### [Excerpt to read]
-- Opening Marker --

James Brzyski, a defrocked Archdiocese of Philadelphia priest once described as one of the region’s most monstrous sexual predators, but who eluded prosecution after allegedly abusing dozens of boys in the 1970s and 1980s, was found dead Wednesday at a Texas motel.
Authorities confirmed they were investigating a man’s death at the Super 7 motel on Seminary Road in Fort Worth. They had not officially determined his identity or cause of death but said they did not suspect foul play.
One of Brzyski’s former neighbors told the Inquirer and Daily News she was contacted by police about his death, and a clerk at the motel confirmed that Bryzski had been staying there and that a housekeeper found him dead in his room Wednesday morning.
“James, right, he died today,” the clerk, Bhavesh Lad, said in a phone interview, before spelling Brzyski’s last name.
The former priest’s death came less than a month after the Inquirer and Daily News approached Brzyski for an interview at the Dallas apartment complex where he was living. Brzyski declined to talk.
He abruptly left his apartment on Sept. 1 and booked the first-floor motel room for one month, the clerk said. As proof of identity, he brandished a U.S. passport issued in Pennsylvania. He paid using a credit card.
Brzyski, 66, had been something of a nomad, with addresses across the country, since a lacerating 2005 Philadelphia grand jury report labeled the son of a police officer as among the most brutal abusers to wear a Catholic clerical collar in Philadelphia. Ordained in 1977, he allegedly raped or molested possibly more than 100 children, the grand jury asserted.
His alleged victims included boys as young as 10 during his only two assignments as a parish priest, at Saint John the Evangelist in Lower Makefield, which he joined in 1977, and St. Cecilia’s in the Fox Chase section of Northeast Philadelphia, where he became an associate pastor in 1981. The late Cardinal John Krol once described Brzyski’s conduct as that of a “wolf in sheep’s clothing.”
But, like 62 other priests the grand jury said abused hundreds of children over decades in the five-county archdiocese, Brzyski was never criminally charged or prosecuted. After top archdiocesan officials learned about his assaults, Brzyski admitted to acts of sexual misconduct, and he was sent to a Catholic treatment center, where a top clinician said the priest manifested pedophilia.
Brzyski walked out on treatment, however, and refused to stay in ministry. Church officials chose not to report him to law enforcement and only told parishioners at St. Cecilia’s that he had left for medical reasons. The church further issued a policy instructing that no effort be made to locate victims from St. Cecilia’s, the grand jury found.
By the time prosecutors conducted their expansive probe of clergy abuse decades later, the statute of limitations had expired, barring the filing of criminal charges or any lawsuits against him or the church that had once overseen him.
Will Spade, a former member of the team of prosecutors who worked the grand jury probe, described news of Brzyski’s death as the end of “a very long period” of frustration.

-- Closing Marker --

### [Provided data]
-- Opening Marker --

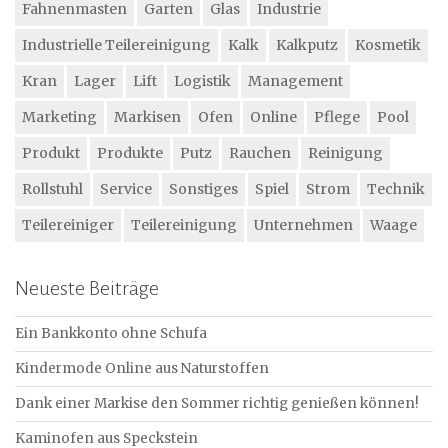
Fahnenmasten
Garten
Glas
Industrie
Industrielle Teilereinigung
Kalk
Kalkputz
Kosmetik
Kran
Lager
Lift
Logistik
Management
Marketing
Markisen
Ofen
Online
Pflege
Pool
Produkt
Produkte
Putz
Rauchen
Reinigung
Rollstuhl
Service
Sonstiges
Spiel
Strom
Technik
Teilereiniger
Teilereinigung
Unternehmen
Waage
Neueste Beiträge
Ein Bankkonto ohne Schufa
Kindermode Online aus Naturstoffen
Dank einer Markise den Sommer richtig genießen können!
Kaminofen aus Speckstein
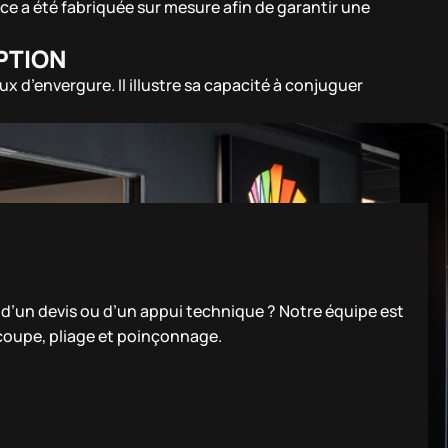
ce a été fabriquée sur mesure afin de garantir une
EPTION
x d’envergure. Il illustre sa capacité à conjuguer
n d’un devis ou d’un appui technique ? Notre équipe est
 coupe, pliage et poinçonnage.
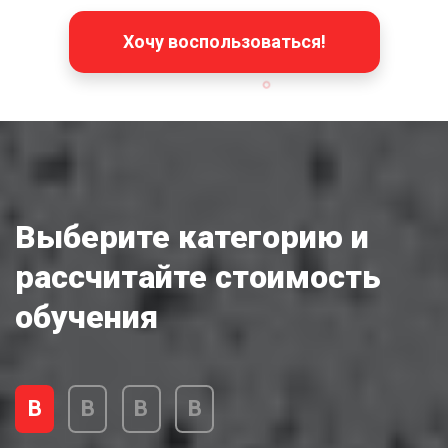
Хочу воспользоваться!
Выберите категорию и
рассчитайте стоимость
обучения
В
В
В
В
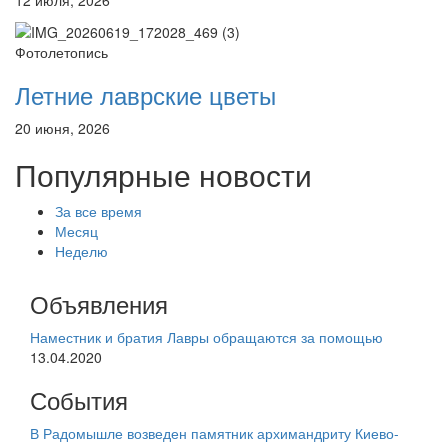
Фотолетопись
Летние лаврские цветы
20 июня, 2026
Популярные новости
За все время
Месяц
Неделю
Объявления
Наместник и братия Лавры обращаются за помощью
13.04.2020
События
В Радомышле возведен памятник архимандриту Киево-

-- Closing Marker --

### [Parts of the exercise]
**A.** Answer these from the article on James Brzyski:
(i) On what road in Fort Worth is the Super 7 motel?
(ii) In what year was Brzyski ordained?
(iii) At which parish did Brzyski become an associate pastor in 1981?
**B.** Pick up the article on James Brzyski's death and write the paragraphs that follow its last sentence.

### [Exercise results]
**A.**
(i) Seminary Road
(ii) 1977
(iii) St. Cecilia's, in the Fox Chase section of Northeast Philadelphia

**B.**
“You could never prosecute the guy for the things that he had done because of the statute, and the difficulty of getting victims to come forward when they were young enough and in the statute,” said Spade, now in private practice. “You can’t come up with the proper words to describe how awful he was and how much damage he did.”
In the ensuing years, Brzyski appeared to roam the country. Public records — and occasional news clips about him — indicated stops in Virginia, Wisconsin, and eventually Texas.
Neighbors there said he had moved into his ground-floor apartment in Dallas about three years ago. Vivian Galbraith, whom Brzyski had considered a friend, said she received a Wednesday afternoon phone call from an investigator with the Medical Examiner’s Office, who wanted to know details about Brzyski’s background.
“I told him where he lived, his apartment, and I also told him that he filled out official paperwork to have his body donated to medical research,” Galbraith said in a phone interview.
Fort Worth homicide investigators on Wednesday said they did not believe foul play was involved. The Tarrant County Medical Examiner’s Office had not yet determined cause of death and did not expect to have official confirmation of the man’s identity until at least Thursday, said the agency’s administrative director, Ron Singer.
“There isn’t anything to suggest that someone else did this to him,” Detective Tom O’Brien said.
Though Brzyski was believed to have many victims, only a small handful ever spoke publicly of allegations against him. The most vocal to date, John Delaney, a St. Cecilia’s grade-school student in the 1980s, when years of alleged abuse began, was so shocked to hear the news he said he did not know “what I’m supposed to feel.”
“I’m going through a lot of emotions right now,” Delaney said. “This man tortured me for years and years.”
Delaney went public after release of the grand jury report. But he more recently began speaking out again about his plight, particularly as advocates fought in 2016 to change state law to allow past victims to sue for what happened to them as children. He said he had hoped the publicity had put pressure on the man who has tormented his thoughts for decades. Now, Brzyski was dead.
“I feel cheated,” he said, “I feel a little guilty.”